Mahkemece davalılar … ve … Ltd. Şti. yönünden husumet sebebiyle diğer davalı … açısından esastan davanın reddine dair verilen karar, davacılar vekilinin temyizi üzerine 15. Hukuk Dairesince sözleşme konusu taşınmazın henüz 1/1000’lik imar uygulamasının yapılmadığı dolayısıyla sözleşme anında inşaat yapılacak taşınmazın imarsız olduğunun taraflarca bilinmekte olup, iradeleri dışında ortaya çıkan bu imkansızlığın geçici ve objektif olduğu, imar düzenlemesinden sonra inşaatın yapılması kararlaştırıldığından, bu konu ile ilgili tüm belge ve bilgilerin ilgili belediyesinden getirtilip katlanabilir ve makul bekleme süresinin geçip geçmediğinin saptanması, makul bekleme süresinin geçmediğinin belirlenmesi durumunda arsa sahibinin feshi haksız olacağından yüklenicinin kâr kaybı olacağına hükmedilmesi gerektiği gerekçesiyle bozulmakla, mahkemece uyulan bozma ilamı ve tüm dosya kapsamına göre; makul bekleme süresinin …/…
geçtiği, davalı arsa sahibinin sözleşmeyi fesihte haklı olduğu bu durumda yüklenicinin ancak sözleşmenin ayakta durduğu sürece hakkaniyet gereği ödetilmesi mümkün yapıldığı iddia edilen masrafla ilgili talepte bulunabileceği ancak buna ilişkin dosyada herhangi bir delil bulunmadığı bu durumda davacının menfi tespit dışındaki taleplerinin yerinde olmadığı, davaya konu bononun teminat amaçlı verilmesi sebebiyle menfi tespit talebinde haklı olduğu gerekçesiyle davanın kısmen kabulüne karar verilmiştir.
Kararı, davacılar vekili temyiz etmiştir.

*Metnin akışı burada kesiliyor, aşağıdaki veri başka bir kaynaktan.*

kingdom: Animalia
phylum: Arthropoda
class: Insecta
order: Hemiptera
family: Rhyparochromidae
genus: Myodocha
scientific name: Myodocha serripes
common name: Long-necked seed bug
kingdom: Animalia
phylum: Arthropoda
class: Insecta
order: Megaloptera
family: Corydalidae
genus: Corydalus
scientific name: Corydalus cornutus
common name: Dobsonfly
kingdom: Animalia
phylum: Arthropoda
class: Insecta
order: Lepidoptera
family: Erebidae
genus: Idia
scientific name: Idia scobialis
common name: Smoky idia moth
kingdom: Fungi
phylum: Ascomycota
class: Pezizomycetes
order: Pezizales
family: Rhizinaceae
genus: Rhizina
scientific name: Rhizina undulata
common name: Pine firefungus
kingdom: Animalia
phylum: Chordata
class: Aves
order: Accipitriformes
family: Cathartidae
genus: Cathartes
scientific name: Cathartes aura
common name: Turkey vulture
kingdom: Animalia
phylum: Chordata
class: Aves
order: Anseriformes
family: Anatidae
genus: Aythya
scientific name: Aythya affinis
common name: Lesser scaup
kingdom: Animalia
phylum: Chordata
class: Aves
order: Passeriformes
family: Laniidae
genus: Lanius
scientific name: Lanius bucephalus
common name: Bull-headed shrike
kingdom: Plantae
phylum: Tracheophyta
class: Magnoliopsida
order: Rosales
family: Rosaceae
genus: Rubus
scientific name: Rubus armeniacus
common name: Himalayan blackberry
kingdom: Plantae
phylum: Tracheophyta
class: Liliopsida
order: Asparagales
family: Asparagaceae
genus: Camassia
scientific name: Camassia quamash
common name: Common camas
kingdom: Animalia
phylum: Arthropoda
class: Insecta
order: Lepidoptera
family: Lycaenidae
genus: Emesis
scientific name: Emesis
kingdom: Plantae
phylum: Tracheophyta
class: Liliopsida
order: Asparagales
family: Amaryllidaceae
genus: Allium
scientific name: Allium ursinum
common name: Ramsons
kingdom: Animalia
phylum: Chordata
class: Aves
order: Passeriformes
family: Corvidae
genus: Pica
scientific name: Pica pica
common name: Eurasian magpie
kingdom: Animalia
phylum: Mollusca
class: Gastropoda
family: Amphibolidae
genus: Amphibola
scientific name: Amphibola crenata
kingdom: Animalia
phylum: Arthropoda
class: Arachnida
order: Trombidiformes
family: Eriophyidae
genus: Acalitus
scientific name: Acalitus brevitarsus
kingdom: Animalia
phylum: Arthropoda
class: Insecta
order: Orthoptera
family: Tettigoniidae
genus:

Dosyadaki yazılara, mahkemece uyulan bozma kararı doğrultusunda inceleme yapılıp hüküm verilmiş olmasına, delillerin takdirinde bir isabetsizlik bulunmamasına, bozmanın kapsamı dışında kesinleşmiş olan yönlere ilişkin temyiz itirazları incelenemeyeceğine göre davacılar vekilinin temyiz itirazları yerinde görülmemiştir.
SONUÇ: Yukarıda açıklanan nedenlerle davacılar vekilinin tüm temyiz itirazlarının reddiyle usul ve kanuna uygun bulunan hükmün ONANMASINA, aşağıda yazılı onama harcının temyiz edenlerden alınmasına, kararın tebliğinden itibaren 15 gün içerisinde karar düzeltme yolu açık olmak üzere 04.02.2019 tarihinde oy birliğiyle karar verildi.